Speaking of football and Tebow…

Supposedly he may wind up playing for a Florida entry in the new A11FL, another spring football league that will bring an exciting brand of high-action football to a season where there isn’t any, taking advantage of blah blah blah blah…

We’ve been down this road before, folks.  The USFL.  The WLAF. The CFL’s American experiment. The XFL.  And those were just the leagues that actually managed to put games on the field.  Every decade or so, somebody decides that you know, hang it all, spring football will work THIS time. And this time, instead of NFL support and foreign teams or an existing league elsewhere or pro wrestling gimmicks, the secret sauce that will make it go is…the A-11 offense.  You know, the super-gimmick high school offense that relied on a loophole in the rules to make every single player potentially an eligible receiver, so long as the play starts with one guy back as the punter.

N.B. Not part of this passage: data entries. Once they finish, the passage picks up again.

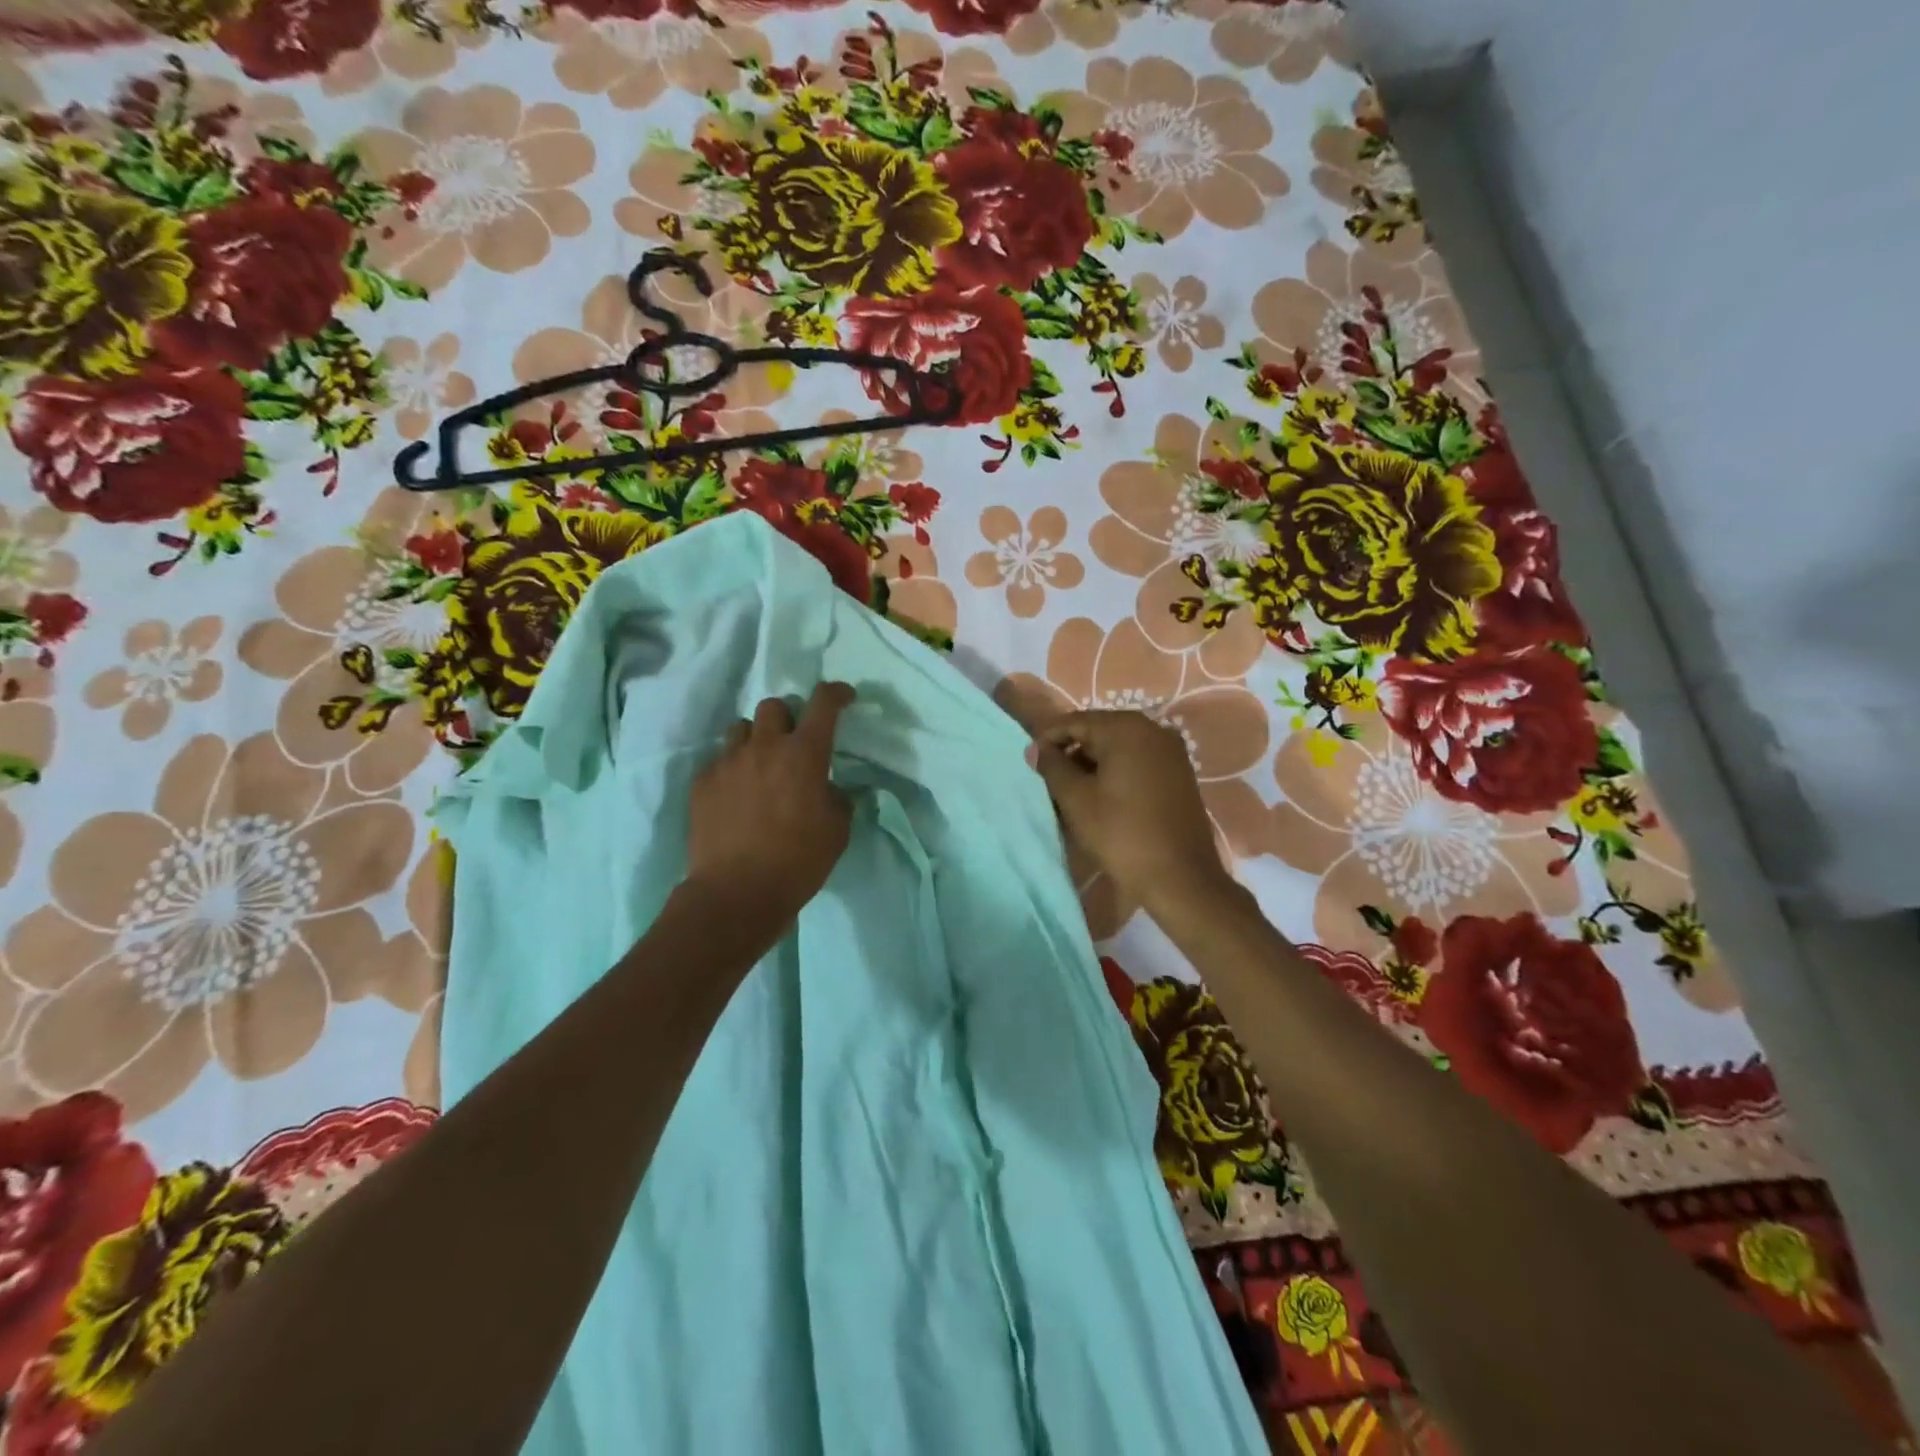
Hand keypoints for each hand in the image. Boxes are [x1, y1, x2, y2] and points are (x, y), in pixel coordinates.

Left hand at [686, 682, 854, 924]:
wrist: (737, 893)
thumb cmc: (799, 861)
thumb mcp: (838, 830)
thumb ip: (837, 798)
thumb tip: (828, 788)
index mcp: (804, 754)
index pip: (823, 703)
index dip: (836, 693)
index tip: (843, 697)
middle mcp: (765, 747)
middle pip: (774, 705)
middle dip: (788, 717)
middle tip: (794, 743)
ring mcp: (728, 763)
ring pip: (742, 729)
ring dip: (757, 740)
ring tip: (761, 768)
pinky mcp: (702, 783)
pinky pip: (720, 761)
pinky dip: (733, 770)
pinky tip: (737, 797)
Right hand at [1031, 710, 1234, 912]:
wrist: (1179, 877)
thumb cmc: (1121, 833)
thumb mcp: (1076, 799)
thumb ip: (1053, 767)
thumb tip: (1036, 749)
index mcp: (1127, 728)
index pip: (1076, 721)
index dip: (1049, 739)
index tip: (1031, 761)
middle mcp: (1153, 729)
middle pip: (1100, 730)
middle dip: (1072, 751)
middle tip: (1050, 779)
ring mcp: (1171, 751)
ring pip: (1120, 747)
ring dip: (1093, 763)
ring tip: (1072, 791)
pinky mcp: (1180, 773)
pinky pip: (1139, 761)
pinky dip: (1117, 771)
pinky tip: (1103, 796)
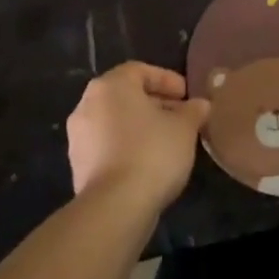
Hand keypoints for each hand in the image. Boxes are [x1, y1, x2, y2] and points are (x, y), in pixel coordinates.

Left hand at [66, 63, 210, 212]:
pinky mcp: (77, 165)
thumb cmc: (152, 152)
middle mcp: (87, 105)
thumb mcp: (184, 128)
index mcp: (110, 86)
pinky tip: (149, 162)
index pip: (141, 71)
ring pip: (115, 121)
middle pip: (125, 95)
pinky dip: (127, 146)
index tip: (187, 95)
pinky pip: (107, 145)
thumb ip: (193, 111)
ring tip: (168, 141)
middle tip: (180, 117)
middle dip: (155, 103)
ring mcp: (78, 137)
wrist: (114, 207)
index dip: (167, 80)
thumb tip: (200, 105)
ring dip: (140, 126)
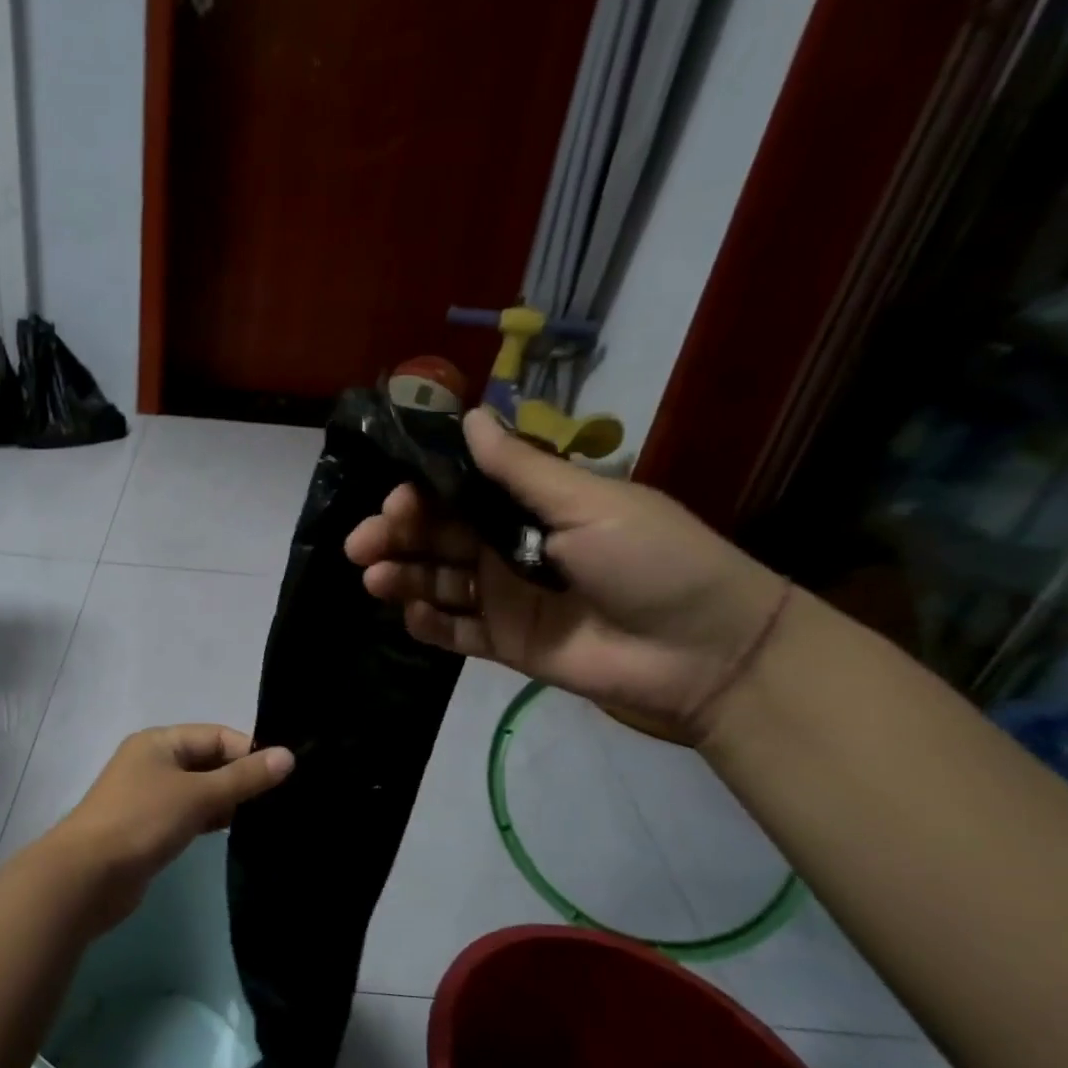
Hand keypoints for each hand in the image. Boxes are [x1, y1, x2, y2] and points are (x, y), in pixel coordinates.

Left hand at [37, 725, 293, 930]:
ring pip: (200, 790)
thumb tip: (289, 756)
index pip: (217, 736)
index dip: (250, 751)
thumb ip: (244, 777)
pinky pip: (189, 814)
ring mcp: (149, 796)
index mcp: (160, 741)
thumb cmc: (141, 822)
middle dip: (242, 777)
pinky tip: (236, 832)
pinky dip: (211, 819)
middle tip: (282, 799)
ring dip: (229, 800)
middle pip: (209, 761)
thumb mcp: (198, 795)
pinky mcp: (149, 828)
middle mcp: (154, 762)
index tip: (284, 776)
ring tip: (267, 817)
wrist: (86, 877)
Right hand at [344, 409, 787, 740]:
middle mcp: (511, 549)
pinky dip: (429, 625)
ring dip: (404, 579)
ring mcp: (508, 600)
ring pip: (440, 584)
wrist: (704, 652)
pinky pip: (457, 634)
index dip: (422, 497)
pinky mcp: (507, 646)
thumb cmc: (650, 560)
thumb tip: (471, 415)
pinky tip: (410, 615)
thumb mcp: (588, 503)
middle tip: (363, 546)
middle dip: (397, 537)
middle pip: (439, 539)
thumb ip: (520, 469)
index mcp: (532, 508)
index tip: (394, 502)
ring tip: (375, 580)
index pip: (460, 496)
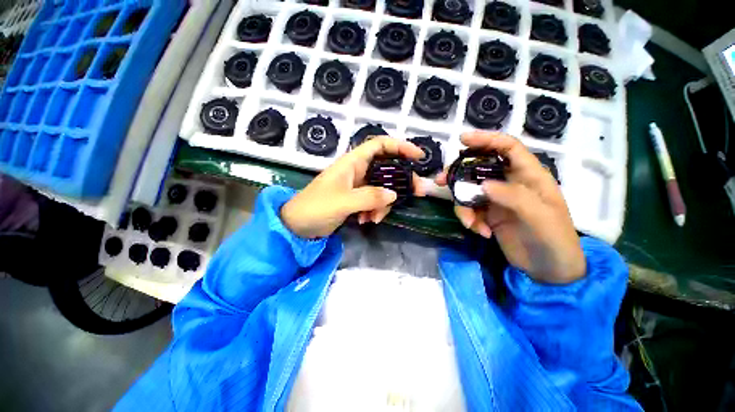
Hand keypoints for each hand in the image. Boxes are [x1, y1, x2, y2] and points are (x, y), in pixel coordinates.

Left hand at [281, 137, 425, 238]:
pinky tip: (366, 221)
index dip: (401, 147)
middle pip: (387, 169)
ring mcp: (358, 186)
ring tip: (374, 218)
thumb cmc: (316, 207)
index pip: (380, 145)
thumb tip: (394, 195)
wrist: (298, 226)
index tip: (419, 157)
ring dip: (384, 204)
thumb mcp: (343, 202)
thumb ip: (369, 197)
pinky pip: (375, 201)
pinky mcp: (357, 199)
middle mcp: (357, 170)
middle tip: (418, 193)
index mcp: (352, 162)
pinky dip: (375, 211)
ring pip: (383, 188)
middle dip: (402, 181)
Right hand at [436, 131, 585, 283]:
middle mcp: (509, 183)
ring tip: (470, 224)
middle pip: (478, 168)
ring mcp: (496, 199)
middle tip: (441, 182)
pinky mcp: (487, 214)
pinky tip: (480, 232)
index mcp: (529, 175)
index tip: (463, 139)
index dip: (486, 139)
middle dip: (458, 174)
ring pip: (468, 191)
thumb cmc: (554, 240)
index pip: (508, 148)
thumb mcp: (540, 217)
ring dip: (463, 207)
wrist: (548, 270)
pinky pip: (469, 209)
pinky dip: (469, 219)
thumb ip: (513, 197)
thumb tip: (482, 184)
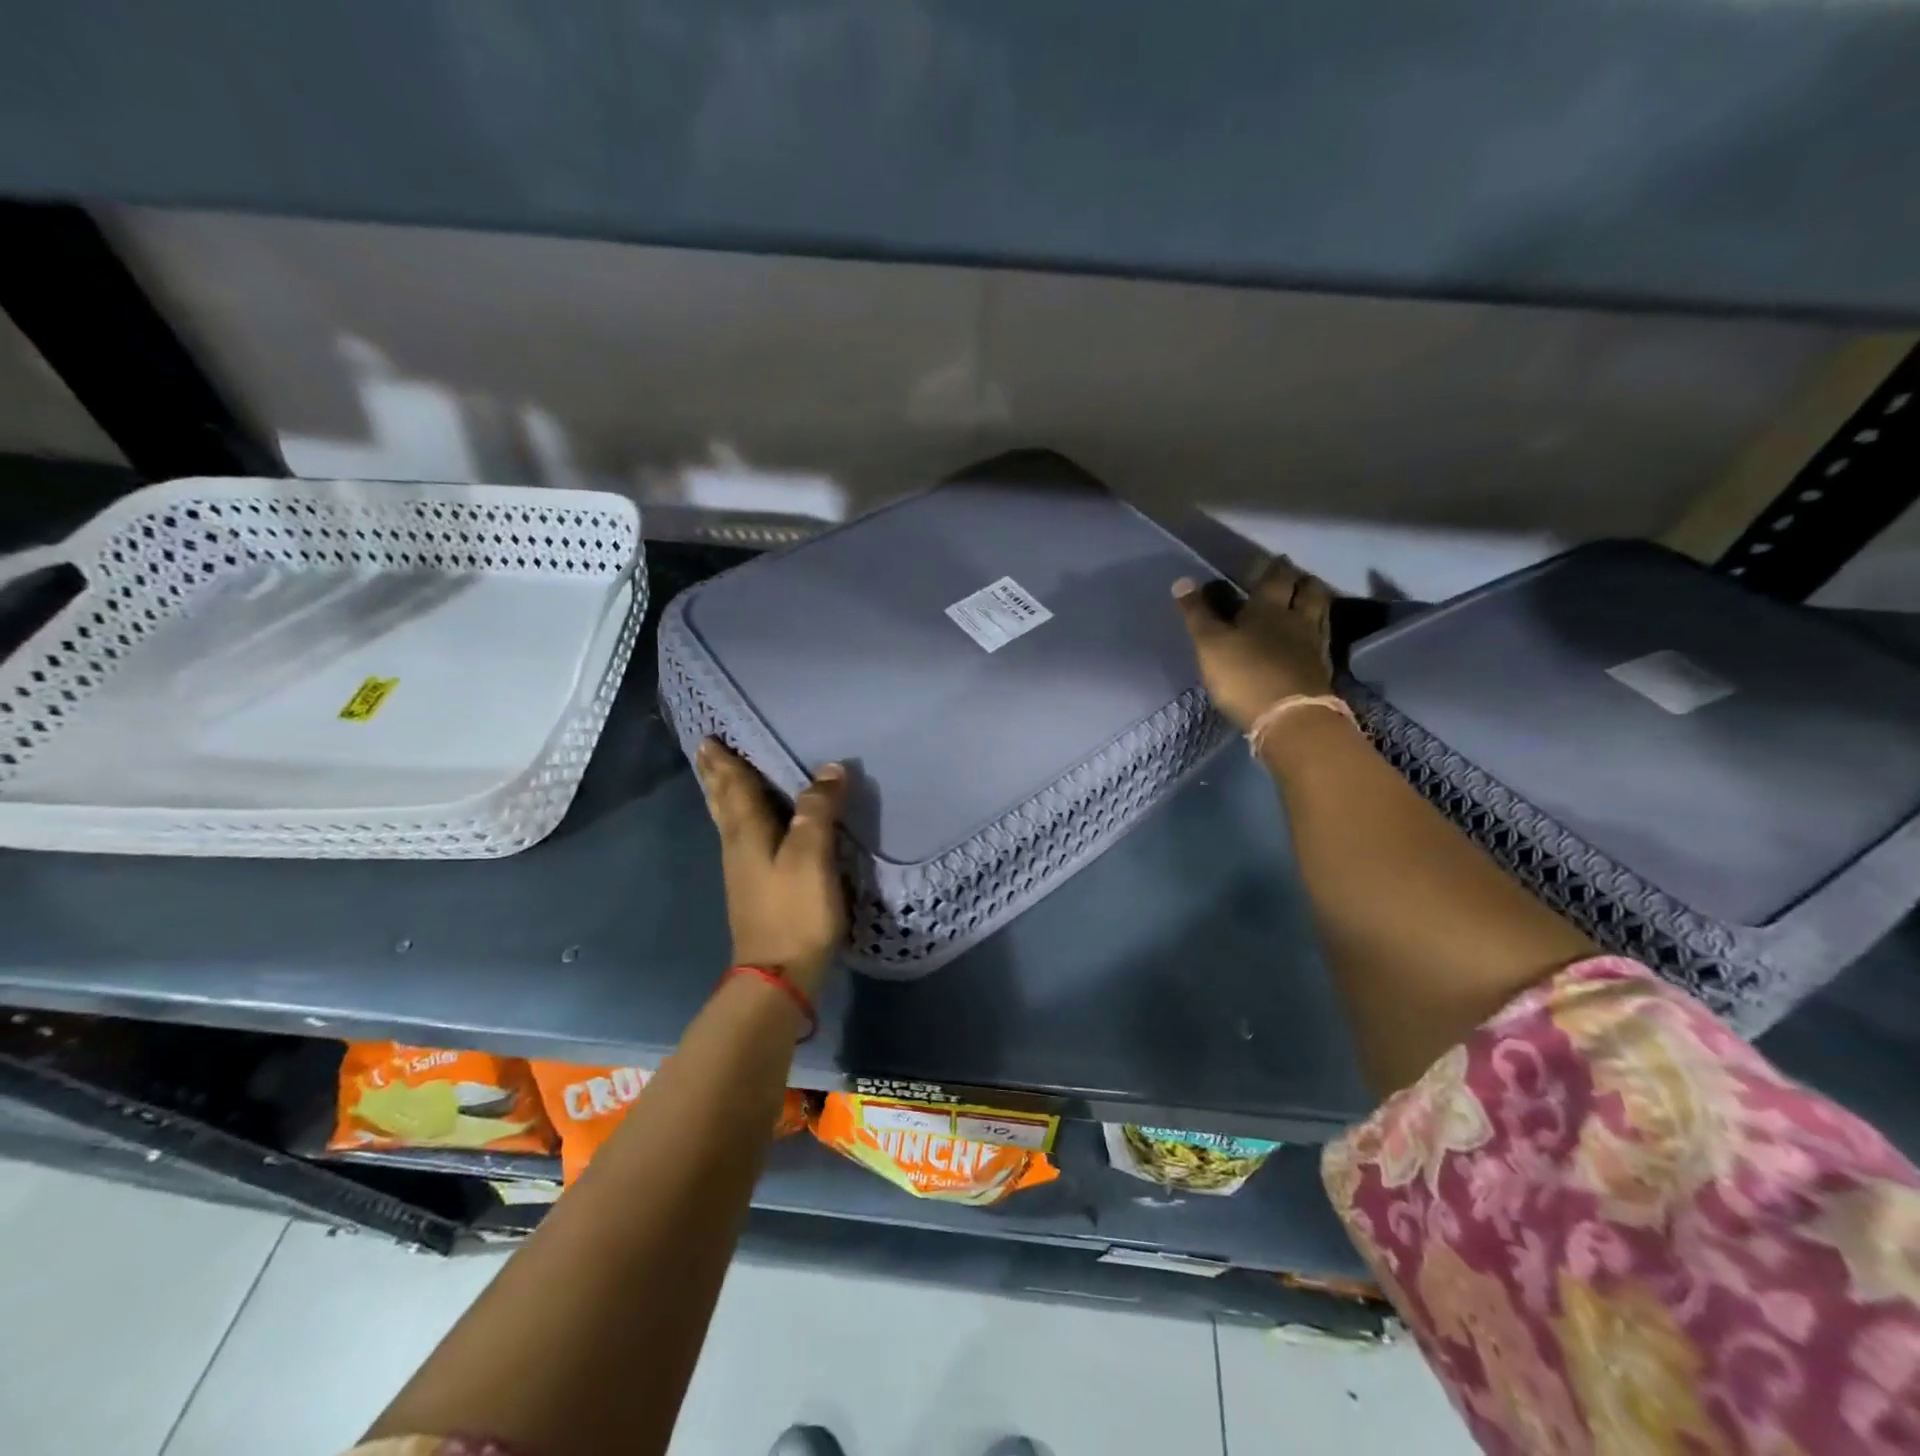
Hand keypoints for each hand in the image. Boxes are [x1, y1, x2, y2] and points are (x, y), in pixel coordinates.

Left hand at [696, 738, 848, 999]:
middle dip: (716, 775)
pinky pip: (740, 837)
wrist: (777, 976)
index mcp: (747, 832)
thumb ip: (817, 810)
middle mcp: (737, 845)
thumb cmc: (794, 912)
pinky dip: (738, 818)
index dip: (726, 761)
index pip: (734, 786)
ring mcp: (742, 869)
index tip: (710, 736)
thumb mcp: (811, 856)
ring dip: (723, 794)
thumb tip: (828, 768)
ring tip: (720, 777)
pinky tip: (748, 824)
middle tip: (706, 750)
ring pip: (727, 820)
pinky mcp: (753, 888)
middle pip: (723, 802)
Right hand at [1172, 557, 1334, 730]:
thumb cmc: (1245, 675)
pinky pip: (1323, 641)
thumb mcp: (1210, 644)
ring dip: (1315, 603)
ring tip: (1307, 602)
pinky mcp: (1322, 671)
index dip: (1274, 567)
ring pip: (1321, 614)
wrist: (1290, 719)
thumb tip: (1182, 581)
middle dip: (1302, 581)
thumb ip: (1197, 614)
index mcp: (1269, 608)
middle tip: (1296, 578)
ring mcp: (1314, 646)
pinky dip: (1317, 633)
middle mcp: (1298, 620)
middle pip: (1309, 591)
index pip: (1276, 578)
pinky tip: (1311, 639)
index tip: (1273, 560)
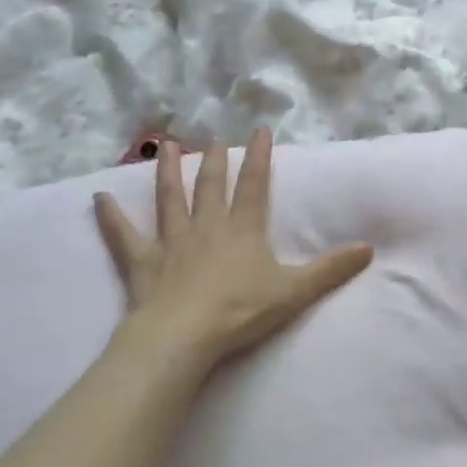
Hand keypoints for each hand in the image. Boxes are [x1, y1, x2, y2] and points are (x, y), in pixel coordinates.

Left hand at [94, 131, 372, 366]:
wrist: (185, 336)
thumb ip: (331, 270)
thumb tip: (369, 248)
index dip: (259, 157)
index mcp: (243, 230)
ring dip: (167, 172)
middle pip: (211, 186)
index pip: (254, 185)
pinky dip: (111, 218)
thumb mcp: (295, 291)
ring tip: (166, 147)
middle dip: (216, 160)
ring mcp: (171, 242)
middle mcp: (206, 226)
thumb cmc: (241, 312)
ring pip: (169, 199)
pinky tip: (97, 200)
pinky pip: (124, 236)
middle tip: (215, 138)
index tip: (260, 130)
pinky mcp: (142, 262)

This is ridiculous. The governing body of high school football has already outlawed the formation, so it’s based around a system that’s literally against the rules at every level of football.   Supposedly we get “showcase games” this spring and the league will launch in 2015, and I will bet any one of you one shiny American dollar that we never even get to the showcase games.  Sure, ESPN2 will supposedly be televising this nonsense, but a commitment to show two individual one-off games isn’t a league TV contract.  Hell, the UFL went right against the NFL, playing on fall nights when the NFL legally couldn’t, and they had a small number of teams and central cost control and a TV contract and they were a resounding bust.

Major league sports are inherently a monopoly business.  You can split it up for one reason or another, like baseball was for years, but that’s largely a function of arbitrary division and an underserved market.  Most every pro sports league in North America has gone to between 30 and 32 teams.  It’s not as if there are a dozen major markets unserved by a pro team, the way there were in 1959 when the AFL launched to challenge the NFL.  You can’t launch a major league in an existing sport, and the money isn’t there to make minor league sports profitable without farm team and player development agreements like baseball and hockey (and the NBA D-league) have.

And it overlooks something else: football has a minor league, and it’s called college football.  Hell, college football was there first. It wasn’t until the NFL-AFL wars and merger of the 60s that the pro form of the game became dominant.  The SEC is practically a triple-A league for the NFL already.  Throw in the fact that spring already has the beginning of MLB and MLS, the playoffs for the NBA and NHL, and nice weather returning when you want to go outside instead of parking in front of the TV all weekend…and you can see why spring pro ball has always run on the rocks, whether it’s 1985 or 1992 or 1995 or 2001.

Or 2014.  God bless ya, guys, but one shiny American dollar says you’re going to sink like a rock.